I made several things over the next few days, created labels and tags, and again, prepared myself to be rejected....

When the time came, the owner took one look and said "This is exactly what I've wanted to carry in my store!"

This could only be a God thing. I signed the contract, left her with my items and walked away in shock that this had actually happened. I know this really isn't that big of deal, but for me, I finally felt like I had taken a step that God wanted me to take. The items are not out yet, and obviously, nothing has yet sold, but I feel like I've taken a step in the right direction.

What a perfect fit??? Maybe this is part of my destiny, maybe this is what God has created me to do? I will never know if I don't try, and I am thankful that God gave me the courage to put myself out there. We'll see what happens!
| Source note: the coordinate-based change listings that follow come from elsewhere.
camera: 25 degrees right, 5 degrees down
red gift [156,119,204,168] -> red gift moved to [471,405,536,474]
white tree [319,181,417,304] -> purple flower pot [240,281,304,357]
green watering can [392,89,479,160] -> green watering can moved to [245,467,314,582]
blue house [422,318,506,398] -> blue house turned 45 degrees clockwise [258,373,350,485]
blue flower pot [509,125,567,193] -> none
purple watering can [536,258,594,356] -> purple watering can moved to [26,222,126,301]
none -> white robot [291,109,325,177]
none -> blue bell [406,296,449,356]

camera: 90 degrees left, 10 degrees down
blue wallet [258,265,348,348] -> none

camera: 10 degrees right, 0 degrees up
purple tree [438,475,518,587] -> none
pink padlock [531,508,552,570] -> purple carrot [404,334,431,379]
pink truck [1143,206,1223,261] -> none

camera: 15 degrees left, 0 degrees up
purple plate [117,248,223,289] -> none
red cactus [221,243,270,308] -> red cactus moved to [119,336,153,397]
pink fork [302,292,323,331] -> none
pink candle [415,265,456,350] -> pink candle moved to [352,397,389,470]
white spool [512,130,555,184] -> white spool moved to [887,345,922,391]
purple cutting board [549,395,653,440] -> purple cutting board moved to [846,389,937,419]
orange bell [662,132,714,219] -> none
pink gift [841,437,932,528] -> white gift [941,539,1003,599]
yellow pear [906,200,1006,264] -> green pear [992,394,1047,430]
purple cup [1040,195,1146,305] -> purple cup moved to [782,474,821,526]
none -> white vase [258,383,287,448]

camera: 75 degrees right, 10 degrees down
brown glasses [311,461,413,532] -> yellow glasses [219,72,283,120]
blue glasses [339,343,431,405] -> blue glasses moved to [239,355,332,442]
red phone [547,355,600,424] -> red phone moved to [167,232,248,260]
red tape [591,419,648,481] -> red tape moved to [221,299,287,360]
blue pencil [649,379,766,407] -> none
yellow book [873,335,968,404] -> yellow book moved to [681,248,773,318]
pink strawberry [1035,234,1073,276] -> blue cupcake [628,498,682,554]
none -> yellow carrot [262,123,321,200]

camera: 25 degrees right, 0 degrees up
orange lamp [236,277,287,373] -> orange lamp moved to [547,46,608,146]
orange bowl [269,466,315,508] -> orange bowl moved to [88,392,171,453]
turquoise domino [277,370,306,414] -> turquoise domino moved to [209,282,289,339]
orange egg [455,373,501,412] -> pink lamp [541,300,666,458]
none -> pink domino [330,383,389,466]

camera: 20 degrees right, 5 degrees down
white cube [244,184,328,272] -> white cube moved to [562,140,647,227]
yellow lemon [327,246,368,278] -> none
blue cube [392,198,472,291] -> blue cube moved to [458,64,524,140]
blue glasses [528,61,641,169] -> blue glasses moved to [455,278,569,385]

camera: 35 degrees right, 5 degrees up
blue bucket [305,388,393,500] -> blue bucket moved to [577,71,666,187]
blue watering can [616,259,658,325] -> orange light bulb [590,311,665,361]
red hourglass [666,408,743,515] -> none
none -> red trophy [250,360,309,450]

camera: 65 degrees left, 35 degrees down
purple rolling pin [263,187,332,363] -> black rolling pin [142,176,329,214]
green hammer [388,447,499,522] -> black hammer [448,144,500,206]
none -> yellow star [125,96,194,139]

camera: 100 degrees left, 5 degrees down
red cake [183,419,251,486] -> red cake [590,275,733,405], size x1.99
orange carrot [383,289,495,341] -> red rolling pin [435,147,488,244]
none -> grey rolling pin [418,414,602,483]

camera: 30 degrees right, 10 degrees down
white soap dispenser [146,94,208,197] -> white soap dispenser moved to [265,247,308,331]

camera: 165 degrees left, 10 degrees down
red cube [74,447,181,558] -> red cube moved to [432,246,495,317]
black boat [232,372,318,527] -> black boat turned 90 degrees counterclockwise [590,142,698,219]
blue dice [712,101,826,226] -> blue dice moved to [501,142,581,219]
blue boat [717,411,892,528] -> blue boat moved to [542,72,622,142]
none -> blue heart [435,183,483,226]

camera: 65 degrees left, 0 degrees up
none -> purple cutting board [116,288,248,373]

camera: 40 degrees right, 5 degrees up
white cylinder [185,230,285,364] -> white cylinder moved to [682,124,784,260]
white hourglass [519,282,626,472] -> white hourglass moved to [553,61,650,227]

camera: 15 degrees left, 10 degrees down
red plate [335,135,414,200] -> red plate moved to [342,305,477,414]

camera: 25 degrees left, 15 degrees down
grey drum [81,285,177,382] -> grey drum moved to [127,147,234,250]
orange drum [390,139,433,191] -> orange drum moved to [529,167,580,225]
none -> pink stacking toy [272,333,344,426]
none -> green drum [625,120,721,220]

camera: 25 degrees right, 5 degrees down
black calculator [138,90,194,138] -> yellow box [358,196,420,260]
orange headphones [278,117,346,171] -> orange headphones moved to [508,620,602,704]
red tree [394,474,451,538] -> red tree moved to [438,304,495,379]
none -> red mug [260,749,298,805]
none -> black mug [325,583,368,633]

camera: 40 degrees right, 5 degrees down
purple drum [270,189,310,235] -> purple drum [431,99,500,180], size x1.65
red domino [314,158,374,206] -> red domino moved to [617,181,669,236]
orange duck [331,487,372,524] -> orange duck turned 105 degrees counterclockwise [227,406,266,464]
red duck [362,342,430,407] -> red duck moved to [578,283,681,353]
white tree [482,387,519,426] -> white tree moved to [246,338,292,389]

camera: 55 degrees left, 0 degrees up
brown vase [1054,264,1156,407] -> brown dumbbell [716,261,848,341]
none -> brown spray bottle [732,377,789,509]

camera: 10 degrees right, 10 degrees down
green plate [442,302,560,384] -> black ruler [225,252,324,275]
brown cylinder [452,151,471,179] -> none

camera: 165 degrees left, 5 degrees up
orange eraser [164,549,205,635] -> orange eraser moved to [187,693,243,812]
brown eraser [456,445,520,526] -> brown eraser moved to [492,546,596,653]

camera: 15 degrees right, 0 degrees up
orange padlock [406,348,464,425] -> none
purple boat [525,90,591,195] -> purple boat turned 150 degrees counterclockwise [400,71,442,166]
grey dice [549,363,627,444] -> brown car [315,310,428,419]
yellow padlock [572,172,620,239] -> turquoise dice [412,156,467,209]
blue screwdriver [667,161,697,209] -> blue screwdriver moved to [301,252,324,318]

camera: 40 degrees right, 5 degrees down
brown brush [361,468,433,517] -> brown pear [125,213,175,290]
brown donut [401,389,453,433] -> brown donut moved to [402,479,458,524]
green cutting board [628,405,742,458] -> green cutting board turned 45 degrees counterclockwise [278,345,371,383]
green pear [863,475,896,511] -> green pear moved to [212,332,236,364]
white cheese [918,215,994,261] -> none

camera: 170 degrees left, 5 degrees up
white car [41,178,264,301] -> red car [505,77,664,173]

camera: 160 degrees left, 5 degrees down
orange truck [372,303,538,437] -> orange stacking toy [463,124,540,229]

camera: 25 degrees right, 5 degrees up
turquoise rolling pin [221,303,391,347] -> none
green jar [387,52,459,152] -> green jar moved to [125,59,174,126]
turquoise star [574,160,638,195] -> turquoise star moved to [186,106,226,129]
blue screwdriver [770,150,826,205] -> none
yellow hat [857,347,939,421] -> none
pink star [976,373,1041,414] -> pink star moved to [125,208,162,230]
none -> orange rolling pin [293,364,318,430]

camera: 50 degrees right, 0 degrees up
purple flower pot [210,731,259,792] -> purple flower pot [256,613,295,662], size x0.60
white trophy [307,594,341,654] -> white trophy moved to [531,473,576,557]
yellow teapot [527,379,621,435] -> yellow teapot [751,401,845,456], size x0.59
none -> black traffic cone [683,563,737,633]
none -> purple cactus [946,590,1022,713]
Whatever it is, good or bad, I know that it is God's story, and He will be glorified.

So, go check out this awesome store: Over The Moon The owner is exceptionally nice, the collection is unique and you can find some exquisite one of a kind items!

Friday, October 9, 2009

Bonfires and Marshmallows

Grace spent the night with Izze and Papa last Saturday night. She got to experience her first bonfire and marshmallow roasting! Needless to say, she was thrilled. Here are some cute pictures:
Notice that half the bag of marshmallows have mysteriously relocated into Grace's cheeks... ????

At the end of the night, Iz wondered why she couldn't calm down and go to sleep.... Ummmm, how many marshmallows did she actually eat??? (Almost a whole bag.) Maybe that's why...
They also went to Disney on Ice, but nothing could be better than the campfire and playing hide n go seek with glow sticks in the yard. Doesn't that seem like a kid's dream?


Monday, October 5, 2009

3 little devils...


So, 3 little devils have found their way into our home over the past 9 weeks (NO, that's not a typo...I said NINE weeks.) Very sneaky little devils... sometimes they show up with a vengeance, sometimes they are quiet, but when they are here, boy oh boy, you better watch out. I had no idea that something so small could cause so much ruckus, or so little sleep. They are so elusive that I haven't even been able to get a picture yet...

What are they, you say??? Harper's first 3 teeth. Barely there, but somehow so incredibly present. Until last week, when they finally revealed their identity, I wasn't sure what had come over my sweet little innocent, perfectly behaved baby. I'd taken her to the doctor, sure she had some kind of serious internal bleeding or a terribly awful disease.

Grace had no problem with teeth. I didn't even know she getting teeth until one day she bit my finger and drew blood. She wasn't bothered at all. Harper has turned into a monster. I am thankful that there may be an end in sight....but the prospect of getting Lord knows how many more teeth is enough to make me a little nauseous.

The little devils laugh in the face of Tylenol and Motrin, cold rags do nothing because she won't gnaw on them, I've purchased the homeopathic teething tablets (I know, I know, they are not FDA regulated.... but people, we need HELP....) Oragel....HA, it numbs her whole mouth but apparently doesn't help the pain...because she still screams.

Last week, I think I got about 10 hours of sleep the entire week... granted, the puke virus plus a little touch of the flu went through our house, but Harper wasn't the one who was sick, yet she screamed for 7 of the 9 hours at night...Lovely. By the end of the week, I couldn't compose a coherent sentence, my body was sore, my eyes were blurry and driving was probably not the safest thing I could have done.

Thankfully, last night I heard silence for the first time in a while. Silence.......... I slept. It was like a little piece of heaven. To be quite honest, I don't know if she woke up or did not. I was so tired that I very well may have completely slept through the yelling, I don't know. Those 3 little teeth are through the gums, so maybe we are in for a little respite from the storm. Anyone have a secret remedy they want to share??? If I had a million dollars, I'd give it to whomever can find the magic cure for the screaming.

Anyways, as soon as I can catch a shot of the little culprits themselves, you better believe I will post it.